Picture: There are still people who hate online shopping because they can’t pick up the object and look it over. A photograph gives them a little idea, at least, and you can post one photograph for free with every listing.
Warts and All: If that porcelain miniature banana box you’re selling has a crack in one corner, show that in the picture. In fact, do a second picture with a close-up of the crack. Put it right up front. It’s nice to get that feedback that says “Even better than it looked in picture” and at least they can’t accuse you of hiding it from them.
Detail: “Model Car” will not make your listing stand out among the 23,000 other models for sale today. “Model 1948 Hupmobile Imp” is a big improvement. “Model of the car in which the hero and heroine climb into the back seat in the movie Gidget Meets Harry Potter” is even better. But know when to stop. I know that you want to add six paragraphs about how the 1948 Hupmobiles used the Sachs-Viertel KA-68 axle, which was a marked improvement over the pre-war Cullen Combo L-789, but you’re going to lose me after the first sentence.

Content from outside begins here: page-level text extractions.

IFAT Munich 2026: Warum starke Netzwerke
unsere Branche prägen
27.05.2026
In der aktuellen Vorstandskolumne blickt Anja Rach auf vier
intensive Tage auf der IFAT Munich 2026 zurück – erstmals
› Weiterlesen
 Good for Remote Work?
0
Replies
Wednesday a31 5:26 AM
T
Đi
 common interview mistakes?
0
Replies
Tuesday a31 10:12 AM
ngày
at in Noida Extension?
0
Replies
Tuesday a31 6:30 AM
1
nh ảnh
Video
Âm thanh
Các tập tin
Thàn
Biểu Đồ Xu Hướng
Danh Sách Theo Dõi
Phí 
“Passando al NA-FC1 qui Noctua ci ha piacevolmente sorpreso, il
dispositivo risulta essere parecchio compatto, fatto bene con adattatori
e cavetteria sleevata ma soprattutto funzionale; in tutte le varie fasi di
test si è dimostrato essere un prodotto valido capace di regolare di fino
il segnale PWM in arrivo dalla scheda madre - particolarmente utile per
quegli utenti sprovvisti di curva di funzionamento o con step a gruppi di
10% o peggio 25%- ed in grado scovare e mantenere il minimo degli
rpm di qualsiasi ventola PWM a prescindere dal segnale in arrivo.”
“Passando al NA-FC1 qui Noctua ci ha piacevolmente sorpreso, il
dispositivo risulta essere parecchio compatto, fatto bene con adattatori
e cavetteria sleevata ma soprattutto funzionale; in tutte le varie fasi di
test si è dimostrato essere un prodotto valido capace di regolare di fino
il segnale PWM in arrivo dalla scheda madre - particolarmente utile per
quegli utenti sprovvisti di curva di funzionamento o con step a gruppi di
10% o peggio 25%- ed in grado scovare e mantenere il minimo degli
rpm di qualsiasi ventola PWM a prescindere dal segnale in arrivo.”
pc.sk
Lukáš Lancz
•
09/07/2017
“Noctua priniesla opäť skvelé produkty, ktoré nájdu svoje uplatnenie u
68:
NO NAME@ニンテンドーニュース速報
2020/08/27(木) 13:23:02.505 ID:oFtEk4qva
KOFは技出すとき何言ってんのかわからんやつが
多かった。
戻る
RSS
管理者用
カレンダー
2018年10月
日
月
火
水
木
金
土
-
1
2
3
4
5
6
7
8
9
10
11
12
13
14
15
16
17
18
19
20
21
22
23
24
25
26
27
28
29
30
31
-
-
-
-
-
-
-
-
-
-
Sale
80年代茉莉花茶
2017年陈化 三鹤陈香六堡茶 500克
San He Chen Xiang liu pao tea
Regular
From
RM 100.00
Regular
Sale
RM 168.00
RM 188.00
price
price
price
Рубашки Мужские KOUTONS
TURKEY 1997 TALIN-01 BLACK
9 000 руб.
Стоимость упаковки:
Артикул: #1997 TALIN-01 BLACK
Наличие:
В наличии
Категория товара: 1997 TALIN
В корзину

The Rules Are Silly But Obey Them: I had a listing deleted by eBay because a customer complained that I had not specifically stated that the basketball card I was offering for fifteen cents had been thoroughly researched to make sure it wasn’t a forgery. Do you know how frustrating it is to have a listing deleted? It ceases to exist. The money you paid to list it reappears in your account, the bidders are told it’s a no-go, and every word you typed in and picture you posted disappears. The listing never happened. Nowadays, there are some rules that will keep you from posting an item in the first place. Did you know it is illegal to sell paper money with Saddam Hussein’s picture on it in Germany? I could not evenm finish my listing until I clicked on the box to say I would not be shipping this anywhere in Europe.
Ship Quickly: My problem, antelope dumpling, is that I come from an era when everything said “Allow six to eight weeks for delivery”. Nowadays, things are paid for electronically, and many a customer, if you have not shipped within 48 hours, thinks you’re out to cheat them. Trying to explain that you never thought that piece of junk would sell and therefore you have to go out and find a box big enough for that vintage cardboard wishing well with plastic bluebirds will avail you naught.
One way of dealing with this is selling some type of item which is of a standard size. Fountain pens, for example, will generally take the same size box every time. So you list ‘em, put ‘em in the box, and all you need to do is slap on a label and ship. This will a) provide a quick, efficient shipping method which ensures your customer will get the goods on time and b) keep you from competing with me, since I usually don’t have fountain pens to sell.
Happy listing. When you’re celebrating your tenth anniversary on eBay, be sure to tell everyone Uncle Blogsy was your role model. They won’t care, but I can use all the publicity I can get.